Remote reindex with wildcard to multiple indices

Hey Everyone,

I'm having some issues with running a remote reindex from cluster a to cluster b. The end goal I'm trying to achieve is having some index pattern that the user can provide, and the remote reindex will get all the indices with that pattern from a remote cluster, and create them on the local cluster.

This should include having op_type set to "create" as it should be used to sync the clusters in case of some failure. I tried taking the script provided by elastic here: Reindex API | Elasticsearch Guide [8.5] | Elastic , and just removing the part where he adds a minus (-), but that ends up failing.

This is what the script looks like currently:

POST _reindex
{
  "source": {
    "remote": {
      "host": "https://remote_host:9200",
      "username": "elastic",
      "password": "SomePass"
    },
    "index": "source-*"
  },
  "dest": {
    "index": "source",
    "op_type": "create"
  },
  "script": {
    "lang": "painless",
    "source": "ctx._index = 'source-' + (ctx._index.substring('source-'.length(), ctx._index.length()))"
  }
}

One more thing that needs to be said, I'm not sure if creating missing indices on the destination will break ILM. Do the reindexed indices still contain the same metadata ILM uses to tell the indices apart... their age, their order, and so on?

I'm aware some people created scripts for this in bash and so on, but I would primarily like to know if there's some way to overcome this with Elastic and it's API purely.
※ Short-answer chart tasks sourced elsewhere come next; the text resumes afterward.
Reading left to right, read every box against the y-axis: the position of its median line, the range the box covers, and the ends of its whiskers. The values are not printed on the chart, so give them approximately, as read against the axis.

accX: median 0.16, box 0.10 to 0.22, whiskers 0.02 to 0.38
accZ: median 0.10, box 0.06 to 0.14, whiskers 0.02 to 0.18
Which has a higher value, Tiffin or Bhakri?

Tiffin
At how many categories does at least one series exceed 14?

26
If not, I can write the logic used in the bash scripts myself in Ansible.

Thanks in advance for any help!

Failing how? It helps if you share the response from Elasticsearch, and any relevant logs.

Nope.

Sorry for not giving an example. There is no actual error, what ends up happening is all the data from the source indices get written to one destination index. In this example it would be "source".

Only when I make the index name different from the source do they get replicated semi-correctly. For example, by adding a minus at the end, or any other string. By semi-correctly I mean the data is correct, but of course the names of the indices are different, which is not acceptable in this situation.
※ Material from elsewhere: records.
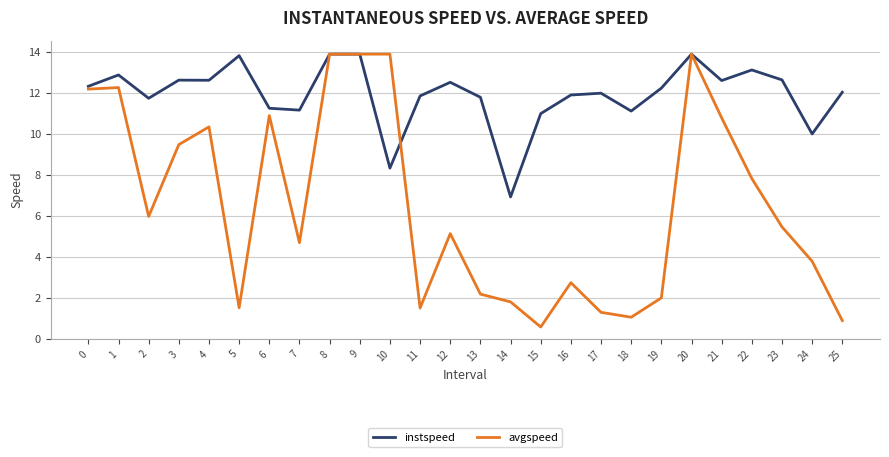

What is the difference between the second highest and second lowest values in the avgspeed series?

13.0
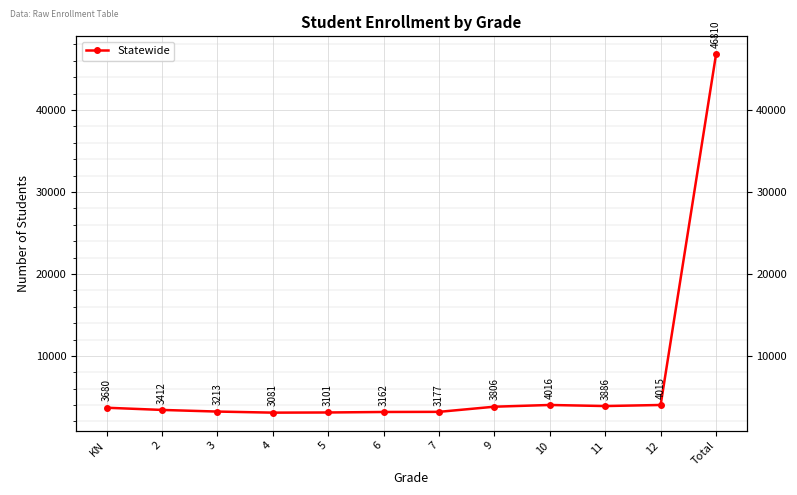

True or false: the data shows 1144 at 9.

False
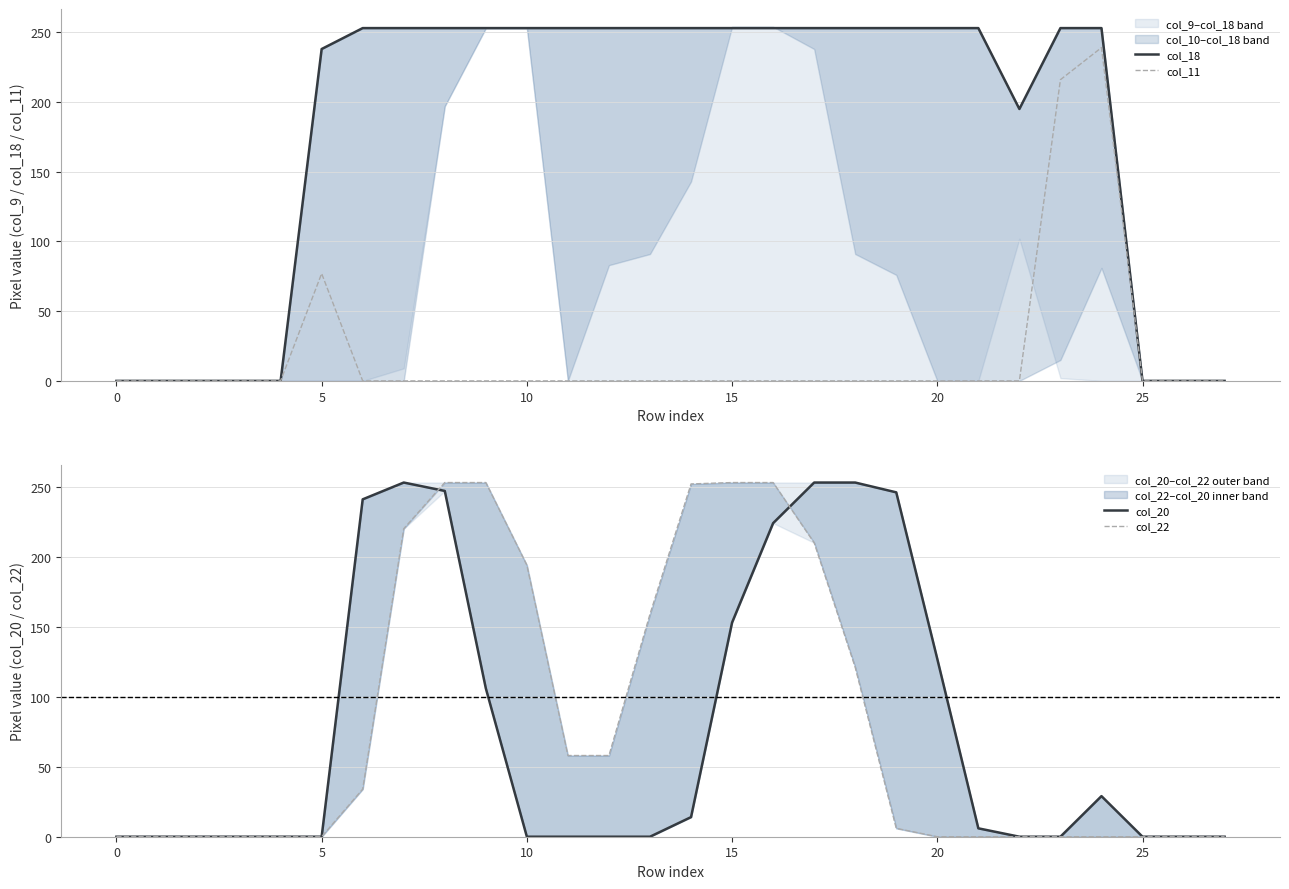

Is it true that col_11 equals 162 at 21?

False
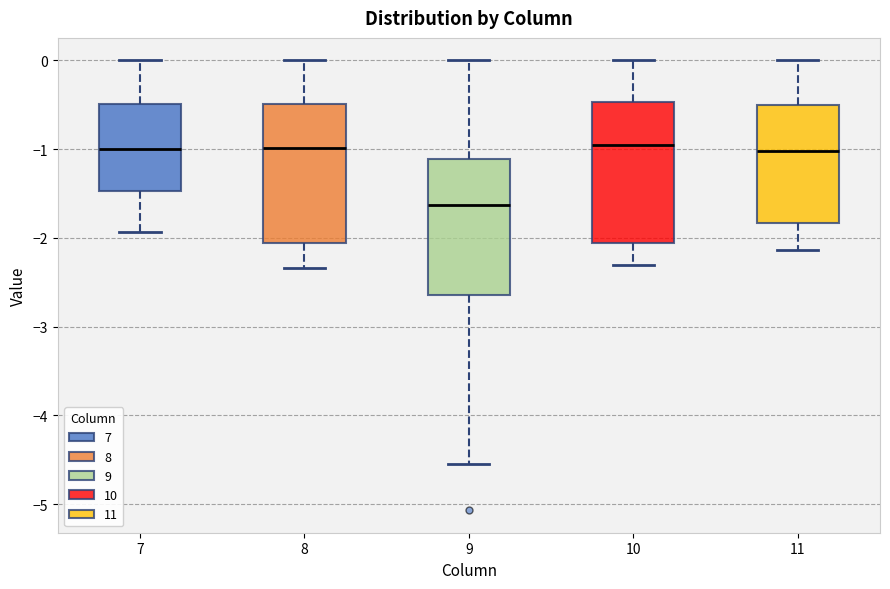

Reading left to right, transcribe this box plot: for each box, give where its median line is, the range the box spans, and where its two whiskers end, as read against the y-axis. The values are not printed on the chart, so give them approximately, as read against the axis.

7: median -1.0, box -1.5 to -0.5, whiskers -1.9 to 0.0
8: median -1.0, box -2.1 to -0.5, whiskers -2.3 to 0.0
9: median -1.6, box -2.6 to -1.1, whiskers -4.5 to 0.0
10: median -0.9, box -2.1 to -0.5, whiskers -2.3 to 0.0
11: median -1.0, box -1.8 to -0.5, whiskers -2.1 to 0.0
Regarding the second question, is there any way to make ILM work in this situation as on the source cluster? If it's not possible in the basic license, would it be possible using CCR?

Thanks!

Right, cause that's what you told it to do :slight_smile:

There's not currently an easy way to index multiple source indices into multiple destination ones, it's a DIY process using a for loop or something in some external code.

If you reindexed into a write alias it will use the ILM policy, but it will treat the data as new and not factor in existing ILM settings on those indices.

CCR might work though.

Have you considered using the snapshot and restore APIs? These retain the index settings, but do copy the indices axactly as they are and do not allow you to change mappings, which you can do when reindexing.

Yeah I figured snapshot and restore would be my next best bet. Just wanted to confirm if there's a simpler way before doing that.

The potential issue with a snapshot and restore would be the time it takes to complete. The cluster is quite large with over 2tb ingested daily. I'll see if I can make it work. Thank you for the help Mark, and Christian.

Cheers!

Using snapshot and restore will likely be faster and require less resources than reindexing.